The Occupational Safety and Health Administration (OSHA) recently issued a final rule for silica dust exposure. Despite legal challenges to the standard, OSHA reportedly expects no delay in implementation.

For the construction industry, OSHA’s new silica standard went into effect on June 23, 2016. With the compliance date scheduled for June 23, 2017, dowel-pin drill manufacturer Minnich Manufacturing is working to make contractors aware of how the new rule impacts concrete dowel-pin drills used in road, highway and airport runway construction.

How You Can Comply

Developed to better protect the health of American workers, the new rule requires that construction employers limit worker exposure to respirable crystalline silica in construction activities, including dowel-pin drilling.

Construction employers covered by the standard basically have two alternatives to satisfy the rule’s requirements:

  1. Measure their workers’ exposure to silica and independently determine which dust controls work best to reduce exposure to the new permissible exposure limit (PEL). Exposure measurements can be expensive and time-consuming to perform.
  2. Use a dust-control approach outlined in “Table 1: Specified Exposure Control Methods When Working with Materials Containing Crystalline Silica.” Table 1 lists effective dust control methods and work practices that can be used to achieve the requirements of the new rule.

There are several additional requirements construction employers must meet regardless of which exposure control path they take. These include implementing a written exposure control plan, offering medical exams and training workers on ways to limit exposure. (Visit OSHA for complete requirements.)

How Table 1 Applies to Dowel Pin Drilling

Table 1 states that, for tasks performed outdoors only, dowel-pin drill operators can comply by using a shroud around the drill bit with a dust collection system. The dust collector must have a filter with 99 percent or greater efficiency and a filter-cleaning mechanism.

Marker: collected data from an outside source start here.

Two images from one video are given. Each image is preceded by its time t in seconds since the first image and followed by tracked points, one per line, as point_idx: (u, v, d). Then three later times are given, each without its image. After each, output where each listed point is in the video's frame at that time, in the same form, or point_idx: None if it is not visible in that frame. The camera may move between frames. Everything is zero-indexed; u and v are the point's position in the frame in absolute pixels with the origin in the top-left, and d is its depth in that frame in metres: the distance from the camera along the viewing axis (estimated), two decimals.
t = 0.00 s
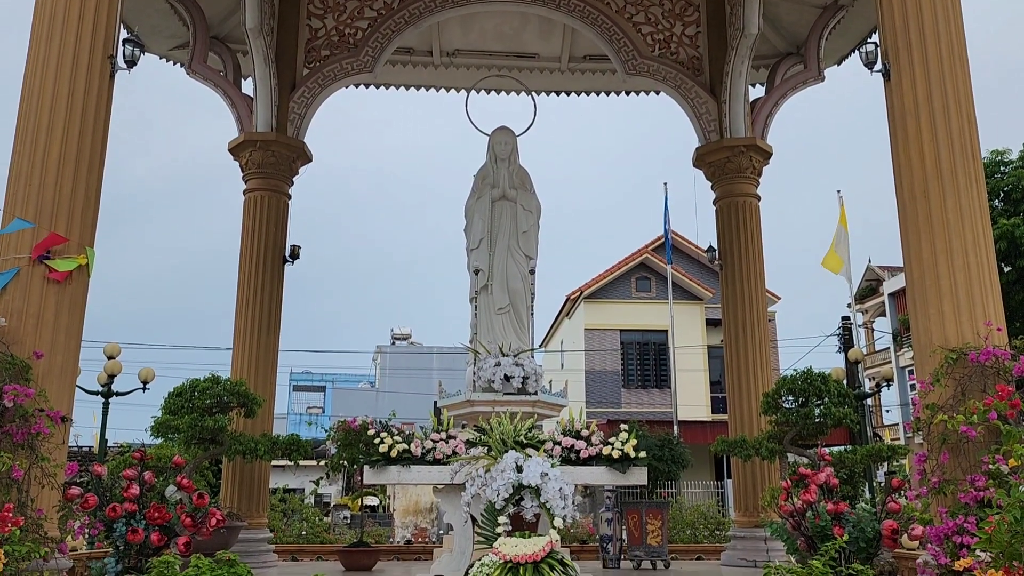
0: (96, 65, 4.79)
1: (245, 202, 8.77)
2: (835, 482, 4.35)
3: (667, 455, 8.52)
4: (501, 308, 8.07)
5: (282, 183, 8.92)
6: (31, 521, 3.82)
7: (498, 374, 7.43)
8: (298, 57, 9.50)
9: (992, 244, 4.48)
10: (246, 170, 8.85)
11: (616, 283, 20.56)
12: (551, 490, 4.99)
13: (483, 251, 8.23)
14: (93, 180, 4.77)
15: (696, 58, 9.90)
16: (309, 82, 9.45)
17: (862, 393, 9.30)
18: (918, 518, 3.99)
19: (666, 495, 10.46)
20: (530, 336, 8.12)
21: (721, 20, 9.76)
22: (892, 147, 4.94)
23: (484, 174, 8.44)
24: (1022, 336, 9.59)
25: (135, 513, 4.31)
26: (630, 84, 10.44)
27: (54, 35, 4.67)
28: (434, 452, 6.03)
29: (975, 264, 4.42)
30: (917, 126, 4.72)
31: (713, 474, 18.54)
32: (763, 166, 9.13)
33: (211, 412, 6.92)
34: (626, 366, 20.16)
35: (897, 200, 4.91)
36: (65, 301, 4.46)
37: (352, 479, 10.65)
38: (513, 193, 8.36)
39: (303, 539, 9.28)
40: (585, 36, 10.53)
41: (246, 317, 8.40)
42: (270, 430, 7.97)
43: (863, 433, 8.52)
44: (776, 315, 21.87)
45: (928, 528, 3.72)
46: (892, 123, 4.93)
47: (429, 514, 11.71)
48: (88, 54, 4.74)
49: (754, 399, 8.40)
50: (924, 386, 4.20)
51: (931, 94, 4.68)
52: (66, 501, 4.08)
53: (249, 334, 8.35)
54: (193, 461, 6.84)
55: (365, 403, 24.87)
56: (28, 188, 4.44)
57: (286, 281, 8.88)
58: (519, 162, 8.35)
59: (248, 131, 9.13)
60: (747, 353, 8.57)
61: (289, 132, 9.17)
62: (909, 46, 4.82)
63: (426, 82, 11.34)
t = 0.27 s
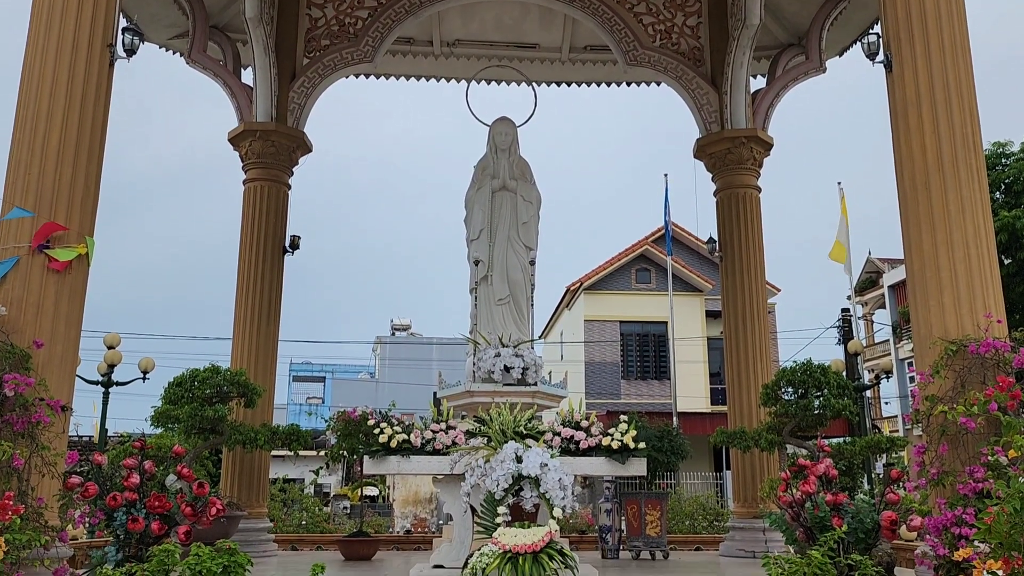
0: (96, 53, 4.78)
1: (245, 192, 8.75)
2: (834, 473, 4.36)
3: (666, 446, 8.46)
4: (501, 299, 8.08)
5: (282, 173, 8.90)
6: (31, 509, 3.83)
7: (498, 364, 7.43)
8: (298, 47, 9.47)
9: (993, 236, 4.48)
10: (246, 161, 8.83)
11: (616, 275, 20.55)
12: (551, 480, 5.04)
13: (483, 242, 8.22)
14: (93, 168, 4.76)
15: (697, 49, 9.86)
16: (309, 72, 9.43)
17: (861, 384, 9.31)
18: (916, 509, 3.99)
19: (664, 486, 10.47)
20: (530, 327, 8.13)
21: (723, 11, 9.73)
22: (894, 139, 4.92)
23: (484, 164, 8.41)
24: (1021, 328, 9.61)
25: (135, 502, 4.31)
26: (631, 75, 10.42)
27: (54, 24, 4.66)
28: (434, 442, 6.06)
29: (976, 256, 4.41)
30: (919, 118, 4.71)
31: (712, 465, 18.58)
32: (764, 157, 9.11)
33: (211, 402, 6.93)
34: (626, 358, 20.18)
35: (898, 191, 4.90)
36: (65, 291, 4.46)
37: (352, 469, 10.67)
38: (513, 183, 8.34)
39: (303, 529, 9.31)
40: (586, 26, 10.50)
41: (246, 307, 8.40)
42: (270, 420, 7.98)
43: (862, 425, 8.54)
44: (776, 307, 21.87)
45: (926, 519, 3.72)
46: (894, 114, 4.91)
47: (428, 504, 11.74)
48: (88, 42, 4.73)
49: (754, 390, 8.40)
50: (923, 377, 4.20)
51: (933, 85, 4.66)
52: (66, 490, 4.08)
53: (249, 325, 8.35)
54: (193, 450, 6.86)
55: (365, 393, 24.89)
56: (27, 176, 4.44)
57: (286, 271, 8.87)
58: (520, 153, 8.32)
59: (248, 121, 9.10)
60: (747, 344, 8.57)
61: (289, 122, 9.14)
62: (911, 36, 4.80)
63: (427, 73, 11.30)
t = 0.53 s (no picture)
0: (96, 41, 4.76)
1: (246, 181, 8.73)
2: (835, 464, 4.36)
3: (667, 436, 8.43)
4: (501, 289, 8.09)
5: (283, 162, 8.87)
6: (32, 497, 3.84)
7: (499, 354, 7.44)
8: (299, 36, 9.44)
9: (996, 227, 4.46)
10: (246, 150, 8.81)
11: (617, 265, 20.53)
12: (552, 470, 5.06)
13: (484, 232, 8.21)
14: (93, 157, 4.74)
15: (700, 38, 9.83)
16: (310, 61, 9.40)
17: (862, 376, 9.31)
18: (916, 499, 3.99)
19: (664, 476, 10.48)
20: (530, 317, 8.15)
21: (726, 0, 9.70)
22: (897, 129, 4.90)
23: (486, 154, 8.38)
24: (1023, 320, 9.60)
25: (136, 490, 4.32)
26: (633, 65, 10.41)
27: (54, 12, 4.65)
28: (435, 432, 6.04)
29: (979, 247, 4.39)
30: (922, 108, 4.69)
31: (712, 456, 18.62)
32: (766, 148, 9.08)
33: (212, 390, 6.94)
34: (626, 348, 20.20)
35: (901, 181, 4.88)
36: (66, 279, 4.45)
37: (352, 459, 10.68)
38: (515, 173, 8.30)
39: (303, 518, 9.34)
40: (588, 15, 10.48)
41: (248, 296, 8.40)
42: (271, 409, 7.99)
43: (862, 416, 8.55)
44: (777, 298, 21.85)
45: (926, 510, 3.71)
46: (897, 104, 4.89)
47: (429, 494, 11.77)
48: (88, 30, 4.71)
49: (754, 381, 8.41)
50: (924, 368, 4.20)
51: (937, 75, 4.64)
52: (67, 478, 4.09)
53: (250, 314, 8.36)
54: (194, 439, 6.87)
55: (366, 383, 24.93)
56: (28, 164, 4.43)
57: (286, 261, 8.86)
58: (522, 143, 8.28)
59: (248, 110, 9.07)
60: (747, 335, 8.57)
61: (290, 111, 9.11)
62: (915, 26, 4.77)
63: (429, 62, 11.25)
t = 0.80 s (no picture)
0: (96, 29, 4.74)
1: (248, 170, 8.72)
2: (836, 454, 4.36)
3: (668, 426, 8.42)
4: (503, 279, 8.10)
5: (285, 151, 8.85)
6: (35, 484, 3.85)
7: (501, 343, 7.45)
8: (301, 24, 9.43)
9: (999, 217, 4.45)
10: (248, 139, 8.79)
11: (619, 255, 20.50)
12: (553, 459, 5.10)
13: (486, 221, 8.20)
14: (94, 147, 4.72)
15: (703, 27, 9.80)
16: (312, 49, 9.38)
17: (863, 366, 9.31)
18: (918, 490, 3.98)
19: (666, 465, 10.49)
20: (532, 307, 8.14)
21: None
22: (900, 119, 4.88)
23: (488, 143, 8.35)
24: None
25: (138, 478, 4.34)
26: (635, 54, 10.41)
27: None
28: (437, 421, 6.05)
29: (982, 238, 4.38)
30: (926, 98, 4.67)
31: (713, 445, 18.66)
32: (769, 137, 9.05)
33: (214, 379, 6.95)
34: (628, 338, 20.21)
35: (904, 170, 4.86)
36: (68, 268, 4.43)
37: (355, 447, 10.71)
38: (517, 162, 8.27)
39: (305, 506, 9.36)
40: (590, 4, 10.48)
41: (249, 285, 8.40)
42: (273, 398, 8.00)
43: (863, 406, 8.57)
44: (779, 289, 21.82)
45: (927, 500, 3.70)
46: (901, 93, 4.87)
47: (431, 483, 11.80)
48: (88, 20, 4.69)
49: (755, 371, 8.41)
50: (926, 359, 4.20)
51: (942, 65, 4.62)
52: (70, 465, 4.12)
53: (251, 303, 8.35)
54: (196, 427, 6.90)
55: (367, 372, 24.97)
56: (29, 153, 4.42)
57: (288, 250, 8.85)
58: (524, 132, 8.25)
59: (250, 98, 9.04)
60: (749, 325, 8.57)
61: (292, 99, 9.09)
62: (920, 14, 4.75)
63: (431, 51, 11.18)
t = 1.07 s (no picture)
0: (97, 18, 4.72)
1: (250, 159, 8.70)
2: (837, 444, 4.35)
3: (669, 416, 8.42)
4: (505, 269, 8.09)
5: (287, 140, 8.83)
6: (38, 472, 3.86)
7: (503, 334, 7.45)
8: (303, 13, 9.41)
9: (1002, 208, 4.43)
10: (250, 128, 8.78)
11: (621, 246, 20.48)
12: (554, 450, 5.15)
13: (488, 211, 8.19)
14: (96, 136, 4.71)
15: (706, 17, 9.78)
16: (313, 38, 9.35)
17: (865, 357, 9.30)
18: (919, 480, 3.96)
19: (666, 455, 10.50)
20: (534, 297, 8.14)
21: None
22: (904, 109, 4.85)
23: (490, 133, 8.33)
24: None
25: (141, 466, 4.35)
26: (637, 44, 10.41)
27: None
28: (438, 410, 6.06)
29: (985, 228, 4.37)
30: (930, 88, 4.65)
31: (714, 436, 18.69)
32: (771, 128, 9.01)
33: (216, 368, 6.96)
34: (629, 329, 20.21)
35: (907, 161, 4.84)
36: (70, 256, 4.44)
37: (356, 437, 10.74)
38: (519, 152, 8.25)
39: (306, 495, 9.39)
40: None
41: (251, 274, 8.40)
42: (274, 387, 8.02)
43: (864, 397, 8.57)
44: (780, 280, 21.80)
45: (928, 491, 3.70)
46: (905, 84, 4.85)
47: (432, 472, 11.83)
48: (89, 8, 4.67)
49: (756, 362, 8.41)
50: (927, 349, 4.19)
51: (946, 54, 4.60)
52: (72, 453, 4.13)
53: (253, 293, 8.36)
54: (198, 416, 6.92)
55: (369, 361, 25.00)
56: (31, 142, 4.41)
57: (290, 239, 8.85)
58: (526, 122, 8.22)
59: (252, 87, 9.01)
60: (750, 315, 8.57)
61: (294, 88, 9.06)
62: (924, 4, 4.73)
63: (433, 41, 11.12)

According to the Table 1 section on dowel drilling, workers must also use a respirator with an assigned protection factor (APF) of at least 10. A HEPA-filtered vacuum must be used when cleaning holes.

Where You Can Get More Information

The OSHA website and local dowel-pin drill dealers can serve as valuable resources as contractors take steps toward compliance.

On the OSHA website, contractors can access a variety of resources about the rule, including the full text of requirements, a fact sheet, a frequently asked questions document and a video. Website visitors also can register for silica rule email updates and submit questions via email.